To justify catastrophic suffering (e.g., “The Holocaust” TM) is never a good idea. It is a trap laid down by the long-distance (and sometimes close-range) lamentations of “This should never have happened!” (or “Never again!”).

But the fact remains that it did happen, and to that degree does not need “justifying,” any more than a hurricane or a tsunami (or Yahweh) needs justifying.

The words “should not” are loaded with unnatural additives of presumption and demand, things that Objective Reality has little time for.
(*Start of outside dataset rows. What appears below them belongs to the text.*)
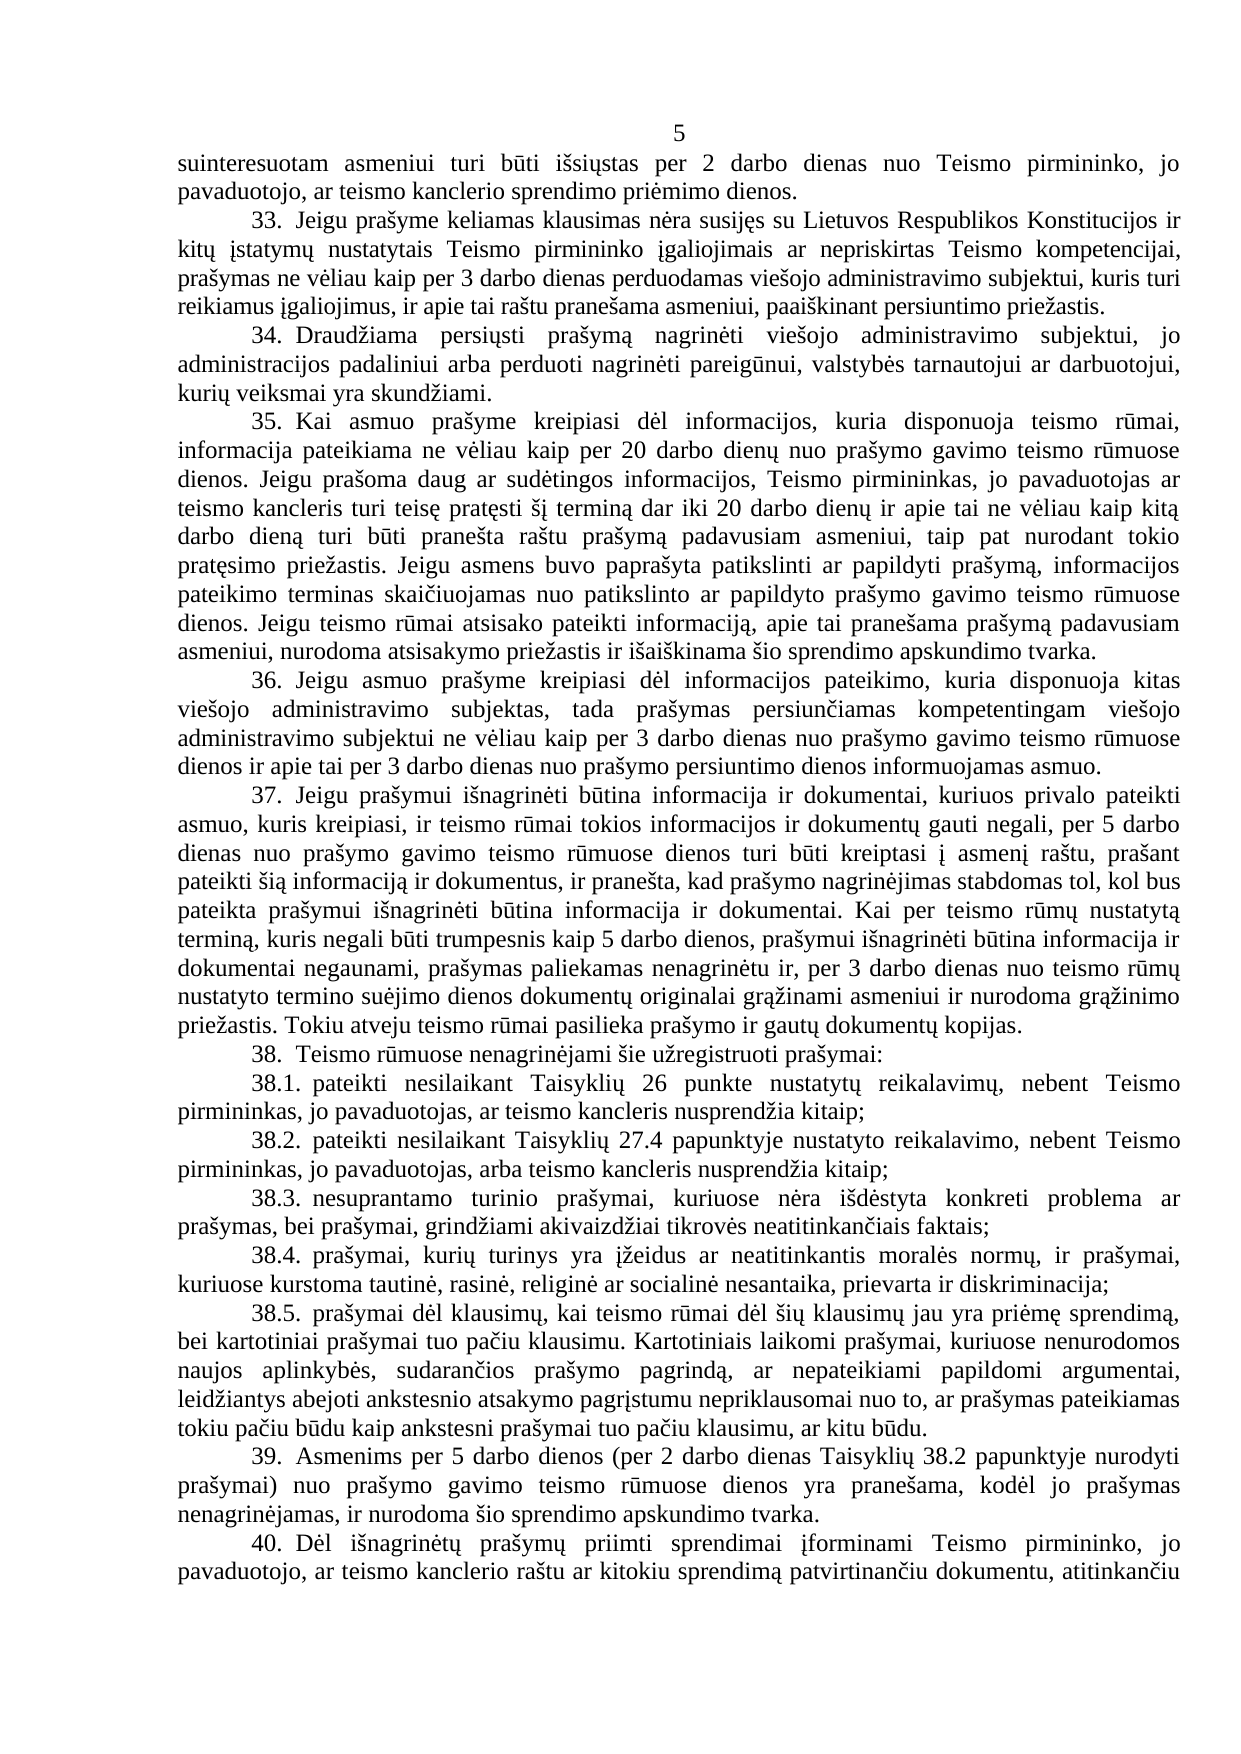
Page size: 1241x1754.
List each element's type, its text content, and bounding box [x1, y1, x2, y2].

text 37. Jeigu prašymui išnagrinėti būtina informacija ir dokumentai, kuriuos privalo pateikti asmuo, kuris kreipiasi, ir teismo rūmai tokios informacijos ir dokumentų gauti negali, per 5 darbo dienas nuo prašymo gavimo teismo rūmuose dienos turi būti kreiptasi į asmenį raštu, prašant pateikti šią informaciją ir dokumentus, ir pranešta, kad prašymo nagrinėjimas stabdomas tol, kol bus pateikta prašymui išnagrinėti būtina informacija ir dokumentai. Kai per teismo rūmų nustatytą terminą, kuris negali būti trumpesnis kaip 5 darbo dienos, prašymui išnagrinėti būtina informacija ir dokumentai negaunami, prašymas paliekamas nenagrinėtu ir, per 3 darbo dienas nuo teismo rūmų nustatyto termino suėjimo dienos dokumentų originalai grąžinami asmeniui ir nurodoma grąžinimo priežastis. Tokiu atveju teismo rūmai pasilieka prašymo ir gautų dokumentų kopijas. [177, 780, 1181, 1039]
text 35. Kai asmuo prašyme kreipiasi dėl informacijos, kuria disponuoja teismo rūmai, informacija pateikiama ne vėliau kaip per 20 darbo dienų nuo prašymo gavimo teismo rūmuose dienos. Jeigu prašoma daug ar sudėtingos informacijos, Teismo pirmininkas, jo pavaduotojas ar teismo kancleris turi teisę pratęsti šį terminą dar iki 20 darbo dienų ir apie tai ne vėliau kaip kitą darbo dieną turi būti pranešta raštu prašymą padavusiam asmeniui, taip pat nurodant tokio pratęsimo priežastis. Jeigu asmens buvo paprašyta patikslinti ar papildyti prašymą, informacijos pateikimo terminas skaičiuojamas nuo patikslinto ar papildyto prašymo gavimo teismo rūmuose dienos. Jeigu teismo rūmai atsisako pateikti informaciją, apie tai pranešama prašymą padavusiam asmeniui, nurodoma atsisakymo priežastis ir išaiškinama šio sprendimo apskundimo tvarka. [177, 406, 1181, 665]
text 39. Asmenims per 5 darbo dienos (per 2 darbo dienas Taisyklių 38.2 papunktyje nurodyti prašymai) nuo prašymo gavimo teismo rūmuose dienos yra pranešama, kodėl jo prašymas nenagrinėjamas, ir nurodoma šio sprendimo apskundimo tvarka. [177, 1441, 1181, 1528]
text 38. Teismo rūmuose nenagrinėjami šie užregistruoti prašymai: [177, 1039, 1181, 1068]
text 36. Jeigu asmuo prašyme kreipiasi dėl informacijos pateikimo, kuria disponuoja kitas viešojo administravimo subjektas, tada prašymas persiunčiamas kompetentingam viešojo administravimo subjektui ne vėliau kaip per 3 darbo dienas nuo prašymo gavimo teismo rūmuose dienos ir apie tai per 3 darbo dienas nuo prašymo persiuntimo dienos informuojamas asmuo. [177, 665, 1181, 780]
text 38.1. pateikti nesilaikant Taisyklių 26 punkte nustatytų reikalavimų, nebent Teismo pirmininkas, jo pavaduotojas, ar teismo kancleris nusprendžia kitaip; [177, 1068, 1181, 1125]
text 38.2. pateikti nesilaikant Taisyklių 27.4 papunktyje nustatyto reikalavimo, nebent Teismo pirmininkas, jo pavaduotojas, arba teismo kancleris nusprendžia kitaip; [177, 1125, 1181, 1183]
text 38.4. prašymai, kurių turinys yra įžeidus ar neatitinkantis moralės normų, ir prašymai, kuriuose kurstoma tautinė, rasinė, religinė ar socialinė nesantaika, prievarta ir diskriminacija; [177, 1240, 1181, 1298]
text 38.3. nesuprantamo turinio prašymai, kuriuose nėra išdėstyta konkreti problema ar prašymas, bei prašymai, grindžiami akivaizdžiai tikrovės neatitinkančiais faktais; [177, 1183, 1181, 1240]
text suinteresuotam asmeniui turi būti išsiųstas per 2 darbo dienas nuo Teismo pirmininko, jo pavaduotojo, ar teismo kanclerio sprendimo priėmimo dienos. [177, 148, 1181, 205]
text 34. Draudžiama persiųsti prašymą nagrinėti viešojo administravimo subjektui, jo administracijos padaliniui arba perduoti nagrinėti pareigūnui, valstybės tarnautojui ar darbuotojui, kurių veiksmai yra skundžiami. [177, 320, 1181, 406]
text 38.5. prašymai dėl klausimų, kai teismo rūmai dėl šių klausimų jau yra priėmę sprendimą, bei kartotiniai prašymai tuo pačiu klausimu. Kartotiniais laikomi prašymai, kuriuose nenurodomos naujos aplinkybės, sudarančios prašymo pagrindą, ar nepateikiami papildomi argumentai, leidžiantys abejoti ankstesnio atsakymo pagrįstumu nepriklausomai nuo to, ar prašymas pateikiamas tokiu pačiu būdu kaip ankstesni prašymai tuo pačiu klausimu, ar kitu būdu. [177, 1298, 1181, 1441]
text 33. Jeigu prašyme keliamas klausimas nėra susijęs su Lietuvos Respublikos Konstitucijos ir kitų įstatymų nustatytais Teismo pirmininko įgaliojimais ar nepriskirtas Teismo kompetencijai, prašymas ne vėliau kaip per 3 darbo dienas perduodamas viešojo administravimo subjektui, kuris turi reikiamus įgaliojimus, ir apie tai raštu pranešama asmeniui, paaiškinant persiuntimo priežastis. [177, 205, 1181, 320]
text 40. Dėl išnagrinėtų prašymų priimti sprendimai įforminami Teismo pirmininko, jo pavaduotojo, ar teismo kanclerio raštu ar kitokiu sprendimą patvirtinančiu dokumentu, atitinkančiu [177, 1528, 1181, 1585]
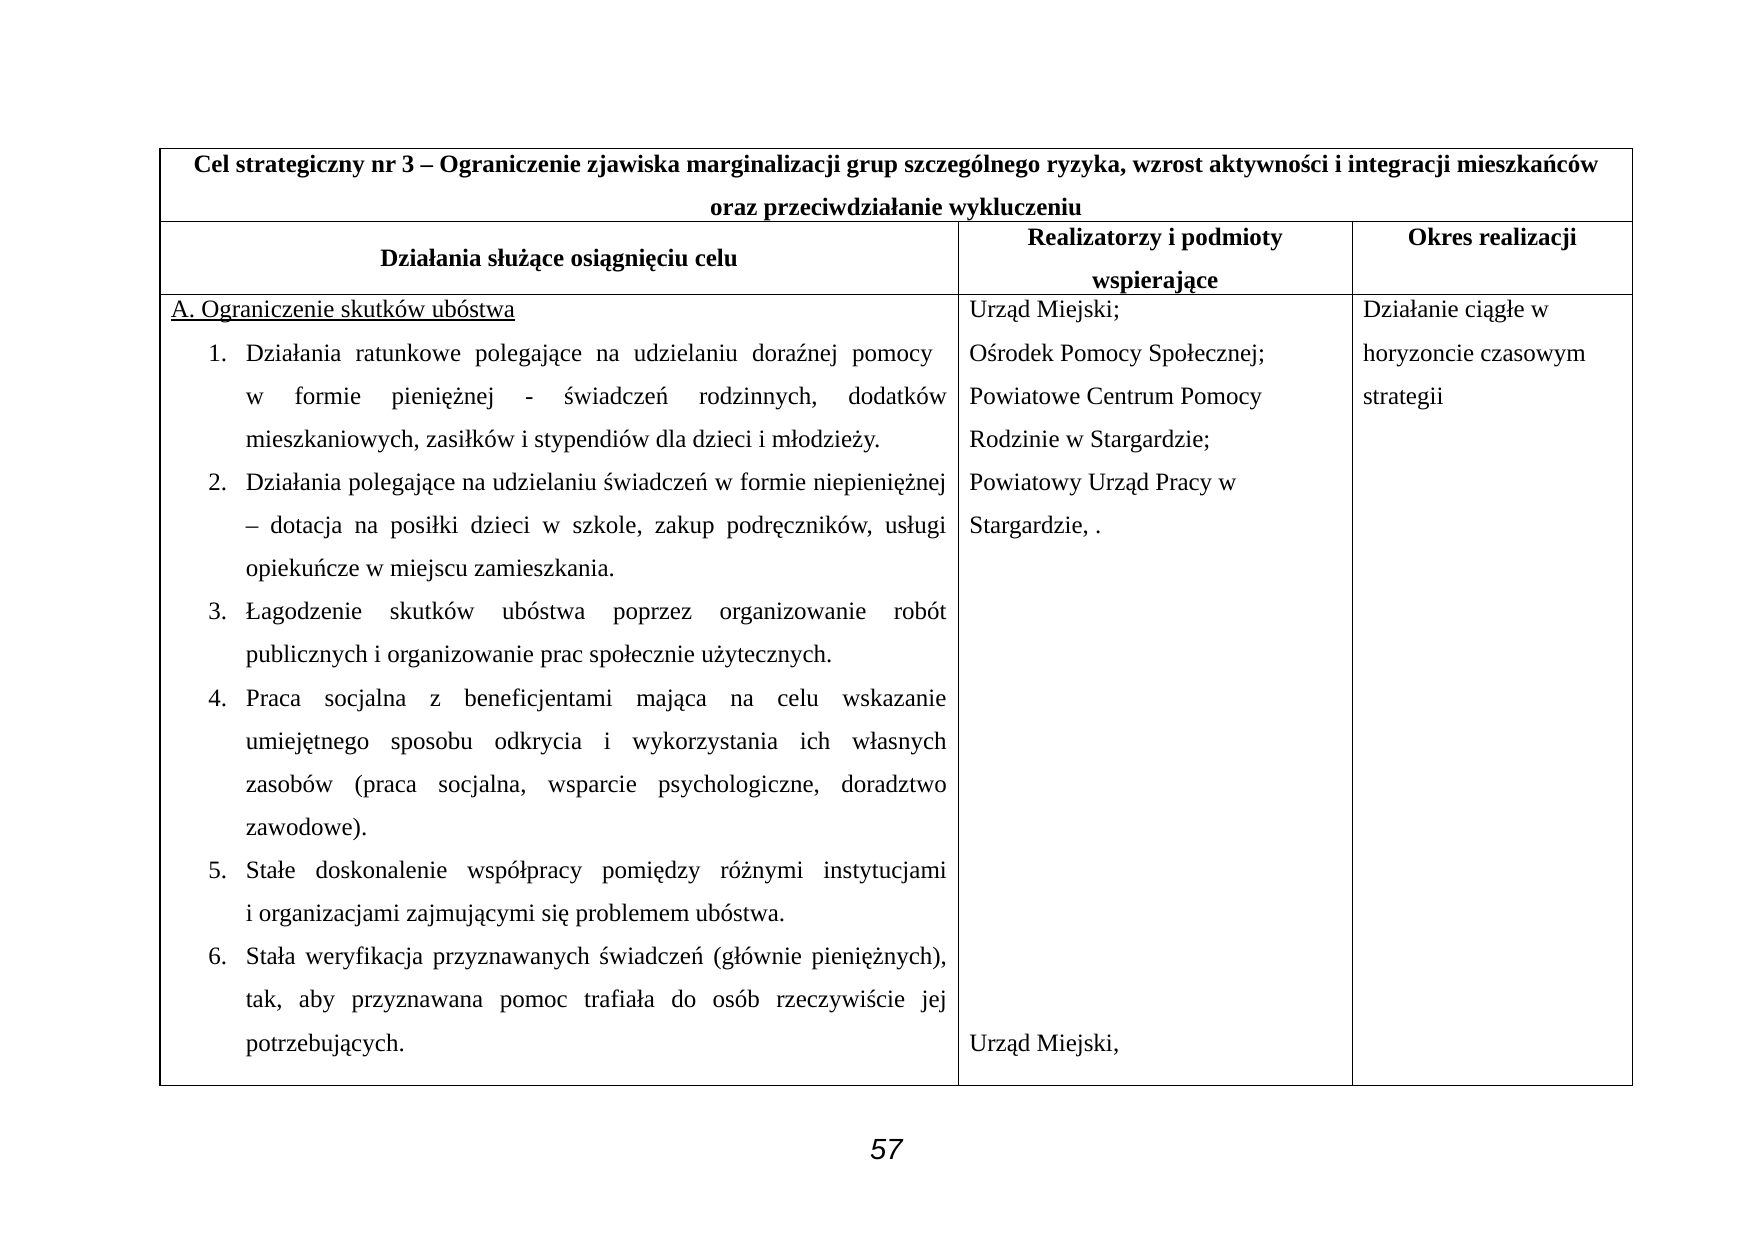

To say that a tree should not fall on us if we attack it from the wrong angle with our chainsaw is to pass the buck from where it most clearly needs to land: our own accountability.

Without full accountability for our actions, there is no possibility of autonomy; if we want freedom, we first have to take responsibility.

To whom or to what exactly are we saying that something that we find offensive should not have occurred? To God? Or to men?


In the latter case, the perpetrators of any given atrocity invariably have their counter-arguments for why it should have happened, or as Jean Renoir famously put in (in La Règle du Jeu): “The truly terrible thing is that everybody has their reasons.”

In the former case, as Job found out, God does not have to answer to anyone (which is what makes God God).

What we are really saying when we decry some collective or personal catastrophe as “wrong”—ontologically as well as morally wrong, as if the result of some cosmic error—is that we did or would not want it to happen to us. Nothing more.

And yet, all of our fictions, from the Tanakh and Greek myths on down, entertain and instruct us with accounts of just such atrocities; without them, such stories would not interest us.


The idea of a retributive God is the idea of a transcendental system of cause and effect. It argues that all suffering (evil) is the consequence of sin. This is potentially an empty and vicious circle, however, since one could just as easily argue that all sin is the consequence of suffering.

“Misery made me a fiend,” wailed Mary Shelly’s monster.

What we do to and with our bodies has consequences. It is not rocket science or theological mystery.

There is no need to suggest any kind of “retribution,” or any mysterious external agency at work. Eat too much or too poorly, and you will get indigestion. Persist in bad posture or lack of exercise, and your body will develop problems.